Garnet I really did not think you explained your opposition to doing GOTY awards by genre. Genre is the only way that makes the results useful to gamers. I use GOTY results to decide what I need to go back and play, or what to recommend to friends. For example, I picked up Red Dead and Saint's Row III ONLY because of Giant Bomb's GOTY discussion around those games. Hearing someone passionately defend their choice really motivates you to go check a game out.
Why by genre? Because frankly, most gamers do not enjoy all types of games. I think you game journalists are unique/rare in your love of everything from platformers to shooters to text adventures to MMOs. Most gamers I know stick to one or two types of games. Sports games? Don't care. Racing games? Don't care. IOS games? Don't care. Etc.
The fact that it can be difficult to decide whether a game is action, adventure, or RPG is no problem at all. First, a game DOES NOT have to fall in one category! There's nothing wrong with saying Red Dead competes in the action/adventure, RPG, open world, and multiplayer categories, or whatever. Second, the discussions around what genres are game falls into are themselves important! If I like RPGs, but not so much action, then when you tell me about all the great RPG elements in Red Dead, my ears perk up. Its useful information!
I get that certain games like Journey are hard to place in a genre because they are almost in their own genre or something. Well, if you feel it deserves it, just create a new genre to describe the type of experience the game gives you, and have it win that genre! Journey does seem like a new type of game and there's nothing wrong with recognizing that, just like "MOBA"s are their own genre. There are lots of mini-genres that should get more recognition, like my current favorite type of game is "multiplayer simulation" (World of tanks and Mechwarrior Online). I have had more fun playing these games than just about anything else this year, and its mostly because I just like this TYPE of game. They feel way more complex and tactical than the typical multiplayer shooter.
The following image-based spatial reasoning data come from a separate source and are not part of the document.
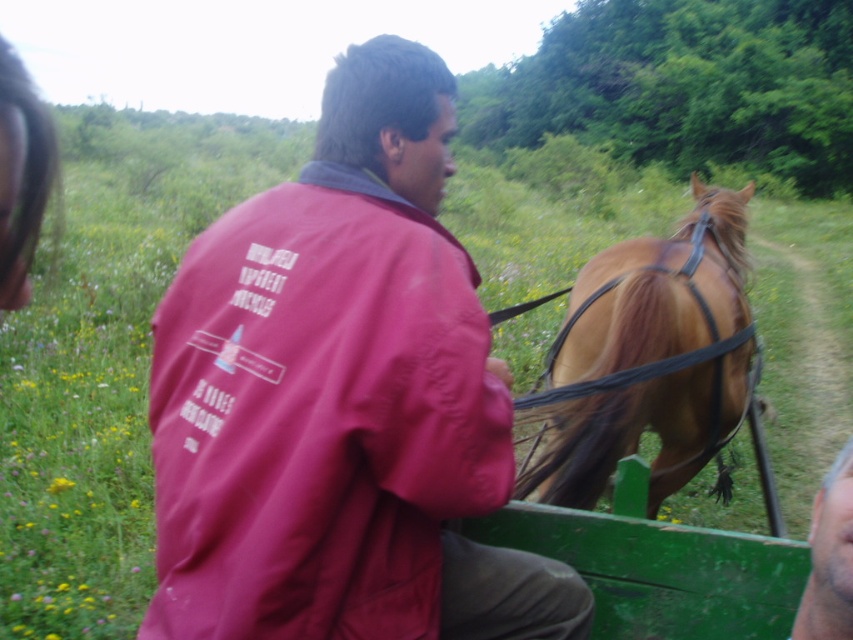
Question: Is matte red jacket at center closer to the viewer compared to shiny brown horse at right?

Choices:
 (A) yes
 (B) no

Answer: (A)

Question: Which object is closer to the camera taking this photo?

Choices:
 (A) shiny brown horse at right
 (B) matte red jacket at center

Answer: (B)

Question: Does matte red jacket at center have a lesser width compared to shiny brown horse at right?

Choices:
 (A) no
 (B) yes

Answer: (B)

Question: Among these objects, which one is nearest to the camera?

Choices:
 (A) shiny brown horse at right
 (B) matte red jacket at center

Answer: (B)

Question: Is matte red jacket at center smaller than shiny brown horse at right?

Choices:
 (A) no
 (B) yes

Answer: (B)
The other ways of doing it are strange. Basically any categorization where you add caveats doesn't make sense to me:
"Its really good...for a $25 game."
"Its really good...for an Xbox game."
"Its really good...for a downloadable game."
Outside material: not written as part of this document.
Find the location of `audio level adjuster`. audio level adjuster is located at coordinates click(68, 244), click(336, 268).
Price point? GOTY isn't about value for dollar, its about the BEST. Platform? Many hardcore gamers own more than one platform. I bought a PS3 specifically to play Uncharted, again based on GOTY discussions.
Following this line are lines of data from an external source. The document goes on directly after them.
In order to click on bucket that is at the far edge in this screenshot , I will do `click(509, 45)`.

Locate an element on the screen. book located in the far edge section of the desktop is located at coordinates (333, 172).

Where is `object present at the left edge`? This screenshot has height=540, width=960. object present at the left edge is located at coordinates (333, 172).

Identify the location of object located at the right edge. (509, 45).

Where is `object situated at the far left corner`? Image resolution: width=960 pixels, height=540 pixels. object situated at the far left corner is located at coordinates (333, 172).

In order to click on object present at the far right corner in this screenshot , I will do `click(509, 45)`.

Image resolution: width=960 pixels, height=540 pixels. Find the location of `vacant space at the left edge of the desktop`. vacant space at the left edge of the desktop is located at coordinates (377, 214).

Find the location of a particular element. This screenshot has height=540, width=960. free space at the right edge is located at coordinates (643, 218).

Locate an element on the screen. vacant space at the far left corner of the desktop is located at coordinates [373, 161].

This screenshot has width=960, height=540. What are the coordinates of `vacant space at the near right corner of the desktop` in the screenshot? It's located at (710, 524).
Genre isn't a caveat. You wouldn't say "Skyrim is really good...for an RPG". Gamers prefer certain genres, gamers get in the mood for a certain genre. I don't think gamers get in the mood for a game of a certain price point "I feel like playing a $10 game today!" or certain platform, except to the degree that those things actually refer to genres/styles of games like "I'd like to play a Kinect game" or "I'd like to play an artistic platformer (i.e. downloadable game)."